No próprio DEM, com quem o tucano aspira parceria, há postulantes. "Temos de parar com a falsa incógnita na política. Hoje, existe um desejo velado de tantos. Tenho muita tranquilidade em dizer: tenho de dar resultado em Goiás, claro, mas, se as condições forem propícias, vou dizer não?", disse em abril o governador de Goiás, Ronaldo Caiado. Ex-deputado e ex-senador, ele já foi candidato à Presidência em 1989 e, no ano passado, tentou viabilizar seu nome à disputa.
Caiado se junta ao governador do Rio, Wilson Witzel (PSC), um neófito na política, no grupo dos que já pleitearam publicamente neste ano a vaga. Em março, o ex-juiz que assumira seu primeiro cargo público dois meses antes disse ao jornal O Globo que não vê como precipitado pensar na candidatura presidencial e que já havia contado, inclusive, a Bolsonaro sobre a intenção. O secretário da Casa Civil do Rio foi flagrado num vídeo em que diz que o chefe será presidente.

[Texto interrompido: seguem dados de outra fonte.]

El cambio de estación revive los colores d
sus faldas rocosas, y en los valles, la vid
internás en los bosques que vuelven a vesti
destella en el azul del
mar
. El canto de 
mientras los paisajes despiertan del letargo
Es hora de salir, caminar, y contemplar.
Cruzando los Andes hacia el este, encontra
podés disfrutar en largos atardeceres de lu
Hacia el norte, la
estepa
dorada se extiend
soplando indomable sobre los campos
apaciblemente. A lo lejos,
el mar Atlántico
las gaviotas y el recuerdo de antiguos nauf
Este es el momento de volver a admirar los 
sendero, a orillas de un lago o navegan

O governador do Maranhão, Flávio Dino (PCdoB), disse em evento partidário em fevereiro que estava se preparando para 2022. "Vamos enfrentar o laranjal e a turma do mal", disse. A declaração animou apoiadores, mas ele diz que foi uma brincadeira. "Desde 2013, temos um vazio. O bolsonarismo se estrutura apenas pelo que não é, não representa nova força. Por isso, essa ansiedade de identificar nomes que possam preencher esse vazio", afirmou. "Mas o que vemos é carnaval fora de época. Isso é assunto para o final de 2021."
A proliferação de postulantes ao Planalto logo após a posse não costuma acontecer, pois o novo presidente tende a contar com o entusiasmo da população no início de mandato e com trégua no mundo político, o que inibe conversas para lhe suceder.
Bolsonaro, porém, vem contribuindo para subverter a lógica. Optou por partir para o confronto com parlamentares, tachando-os de "velha política" e criando animosidade com líderes partidários. Ajudou a construir, assim, um ambiente em que todos se sentem liberados a se movimentar, segundo políticos ouvidos pela reportagem.
Soma-se a isso a erosão da popularidade de Bolsonaro. Pesquisa Ibope divulgada em abril indicou que ele tem a pior avaliação entre presidentes eleitos em início de mandato desde o fim do regime militar.
A análise da estratégia que levou Bolsonaro ao Palácio do Planalto também favoreceu a antecipação das conversas sobre a próxima eleição presidencial.
A tese de que as redes sociais seriam peça-chave no pleito mostrou-se acertada. Isso faz com que políticos se sintam estimulados a iniciar o quanto antes seu planejamento. A imagem e o engajamento nos meios digitais precisam ser construídos com tempo. Bolsonaro, por exemplo, começou o trabalho nas redes mais de dois anos antes da eleição.
"O espaço político está nas redes. Tem de conquistar pelo discurso, pelas ideias radicais. É um trabalho de formiguinha. É como pedra na água, que vai criando ondas", disse Sérgio Denicoli, diretor da AP Exata, que faz monitoramento de redes sociais.
Persiste ainda a percepção de que o anseio por um "outsider" pode favorecer o surgimento de novo fenômeno eleitoral inesperado aos moldes do que se viu com Bolsonaro, que chegou ao Planalto sem estrutura partidária e impulsionado pela força das redes.
"A crise dos partidos políticos permanece. A esquerda está zonza e não vemos movimentação relevante. Então, há o sentimento de que, depois de Bolsonaro, por que não Luciano Huck, ou Joaquim Barbosa, ou o Doria?", disse Jairo Nicolau, do Centro de Pesquisa e Documentação (Cepedoc) da FGV.